Remember this?  Crash landing into the ground?  I wish that was the only thing to worry about. Easy fix.
It's dark this morning, waiting for rain, but this is the photo of the quilt top today. Notice anything?
Yup.  Last night I ripped the whole thing apart except for the plumes. I surely didn't want to have to take the whole thing apart but I did. I had to because when you give someone a quilt you lose control of it.

Here's what happened.  SIL Joyce works exclusively in batiks.  This weekend I asked her if batiks bleed.  I had this saturated navy blue and a small piece of red that was NOT deeply dyed.  She said the colors that tend to bleed are the deep blues and reds.  
I got a sick feeling in my head.  When I bought these fabrics in Shipshewana in a store that exclusively sold batiks I specifically asked the clerk, who I assumed knew batiks better than I did, if I needed to wash the navy blue first and she said no. And, no, I don't usually wash my fabrics first. Some people do, I don't.  Occasionally, but not as a practice.  
SO.  The little voice in me started talking.  The niggling little me tapping me on the shoulder, begging me to pay attention to me.  But I went on what I thought was the authority, the person in the store that said I wouldn't have to.  And I proceeded to piece those planes.

Now I am at the point of putting that deep navy border around that pale blue.  And I started looking at the planes again.
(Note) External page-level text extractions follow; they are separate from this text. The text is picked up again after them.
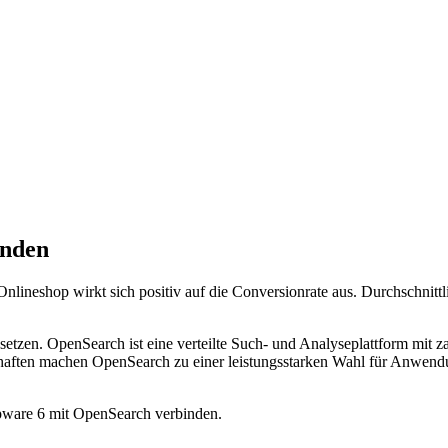
inden
nlineshop wirkt sich positiv auf die Conversionrate aus. Durchschnitt
setzen. OpenSearch ist eine verteilte Such- und Analyseplattform mit za
haften machen OpenSearch zu einer leistungsstarken Wahl für Anwendun
hopware 6 mit OpenSearch verbinden.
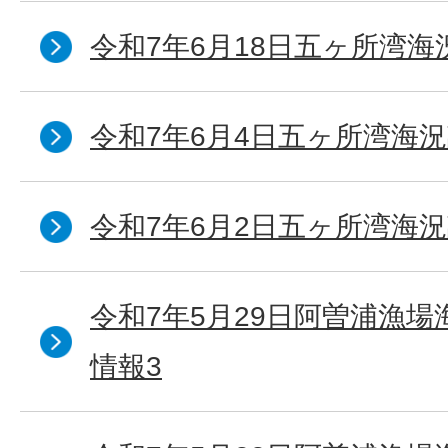
令和7年6月18日五ヶ所湾海
令和7年6月4日五ヶ所湾海況
令和7年6月2日五ヶ所湾海況
令和7年5月29日阿曽浦漁
情報3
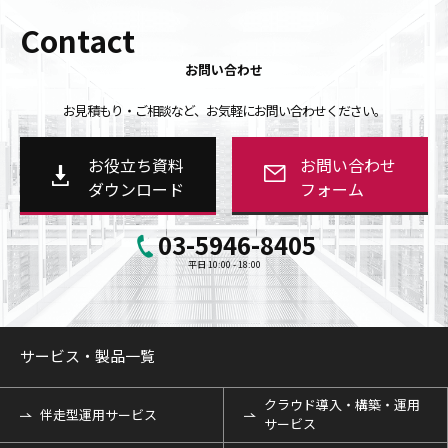
Contact
お問い合わせ
お見積もり・ご相談など、お気軽にお問い合わせください。
お役立ち資料
お問い合わせ
ダウンロード
フォーム
03-5946-8405
平日 10:00 - 18:00
サービス・製品一覧
クラウド導入・構築・運用
伴走型運用サービス
サービス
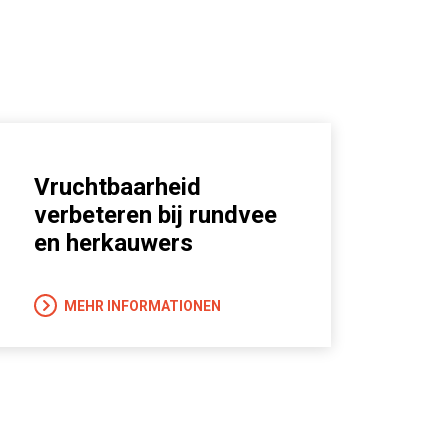
Vruchtbaarheid
verbeteren bij rundvee
en herkauwers
MEHR INFORMATIONEN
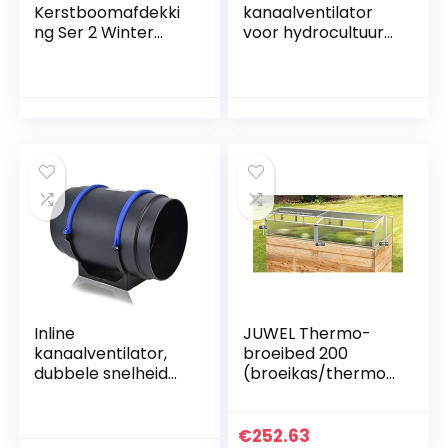
Kerstboomafdekki
kanaalventilator
ng Ser 2 Winter
voor hydrocultuur
Tree Cover Tree
Energiebesparend
Beschermende
e
Cover Plant Tree
beluchtingsblazer
Cover Winter Tree
6 Zwarte
binnengroei met
dubbele snelheid
EU-stekker 220V
Inline
JUWEL Thermo-
kanaalventilator,
broeibed 200
dubbele snelheid
(broeikas/thermoh
Sterke
uis) geschikt voor
windventilatie
verhoogde
Uitlaatblazer
bloembak 2 x 1 m –
€
252.63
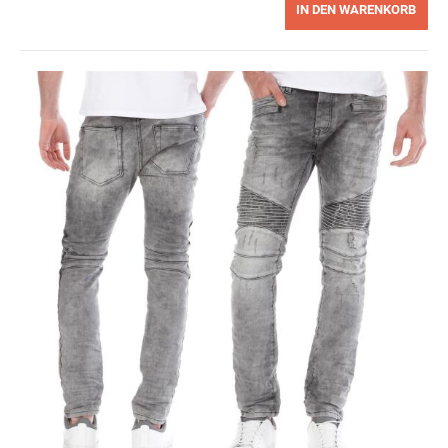
IN DEN WARENKORB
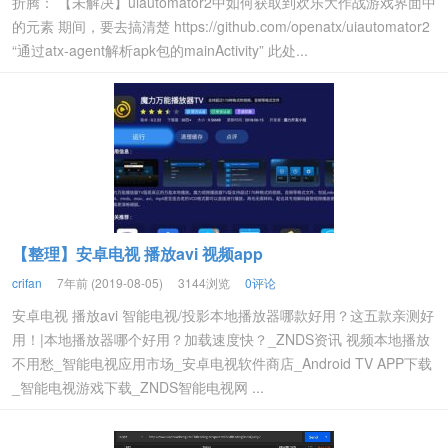
折腾： 【未解决】uiautomator2中如何获取到欢乐大作战游戏界面中
的元素 期间，要去搞清楚 https://github.com/openatx/uiautomator2
“通过atx-agent解析apk包的mainActivity” 此处...
【整理】安卓电视 播放avi 视频app
crifan
7年前 (2019-08-05)
3144浏览
0评论
安卓电视 播放avi 智能电视/投影本地播放器哪款好用？这五款亲测好
用！|本地播放器哪个好用？加载速度快？_ZNDS资讯 视频本地播放
不用愁_智能电视应用市场_安卓电视软件商店_Android TV APP下载
_智能电视游戏下载_ZNDS智能电视网 ...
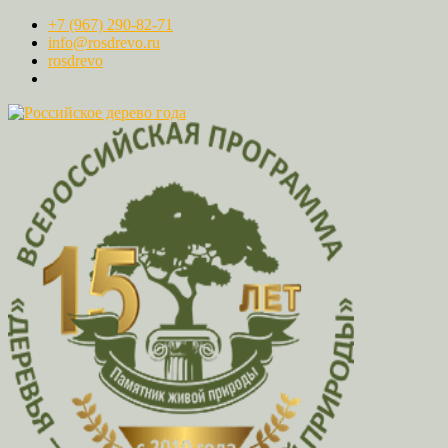
+7 (967) 290-82-71
info@rosdrevo.ru
rosdrevo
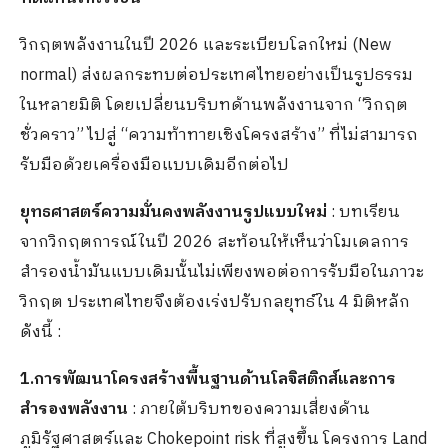
วิกฤตพลังงานในปี 2026 และระเบียบโลกใหม่ (New
normal) ส่งผลกระทบต่อประเทศไทยอย่างเป็นรูปธรรม
ในหลายมิติ โดยเปลี่ยนบริบทด้านพลังงานจาก “วิกฤต
ชั่วคราว” ไปสู่ “ความท้าทายเชิงโครงสร้าง” ที่ไม่สามารถ
รับมือด้วยเครื่องมือแบบเดิมอีกต่อไป
ยุทธศาสตร์ความมั่นคงพลังงานรูปแบบใหม่
: บทเรียน
จากวิกฤตการณ์ในปี 2026 สะท้อนให้เห็นว่าโมเดลการ
สำรองน้ำมันแบบเดิมนั้นไม่เพียงพอต่อการรับมือในภาวะ
วิกฤต ประเทศไทยจึงต้องเร่งปรับกลยุทธ์ใน 4 มิติหลัก
ดังนี้ :
1.การพัฒนาโครงสร้างพื้นฐานด้านโลจิสติกส์และการ
สำรองพลังงาน
: ภายใต้บริบทของความเสี่ยงด้าน
ภูมิรัฐศาสตร์และ Chokepoint risk ที่สูงขึ้น โครงการ Land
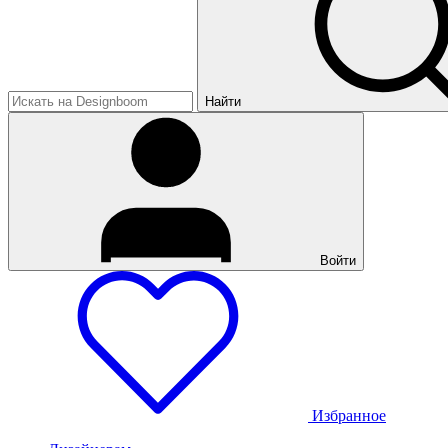
Найти
Войти
Избранное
And this time little me was practically shouting at me.  So I asked Joyce. 

These were the color catchers after the first wash.  Yeah.  I took a small piece and put it in the bathroom sink and was horrified.  The water, the sink, the counter, my hands this color.  It looked like a dye vat. I grabbed the large pieces, sewed a zigzag around the edges (so they wouldn't fray in the wash, something I do to every raw border before washing and before quilting.  Hand quilting puts a lot of stress on raw edges.) and put the color catchers in and took it through a warm wash.  Of course I was horrified.  This could have been what the whole quilt looked like the first time it was washed.  I put it through another turn in the machine.  The color catchers came out looking like the pale blue background.  Third wash and it was ok.  

Last night I ripped the whole thing apart. 

Lesson learned?  Listen to yourself.

Friday, August 11, 2023

All Good

 Just since the last post we've been to PH's brother's cottage again for a few days, to our Ceci's birthday party, dinnered with two sets of friends, cleaned out some of the garage.  It's been a good time, the weather is cooperating and it's only the middle of August.  Still plenty of summer left because here in Michigan, September could be considered the prettiest month.

                                                       Of all, I only took a photo of our Ceci

Oh, and I finally started to work on Charlie's quilt again.  I had the applique done so kind of procrastinated about starting to put the borders on.  I have two borders that fit on the bottom, one a layer of land and one a layer of sea.  So, one day I drew out the land, measured 82 times so I didn't blow it, cut it out, pinned it in place, basted it down and appliqued the green onto the blue.  

Can you see it?  It's upside down. I held it up and there they are, flying straight for a crash landing into the land. Photo. Seam ripper. Round two.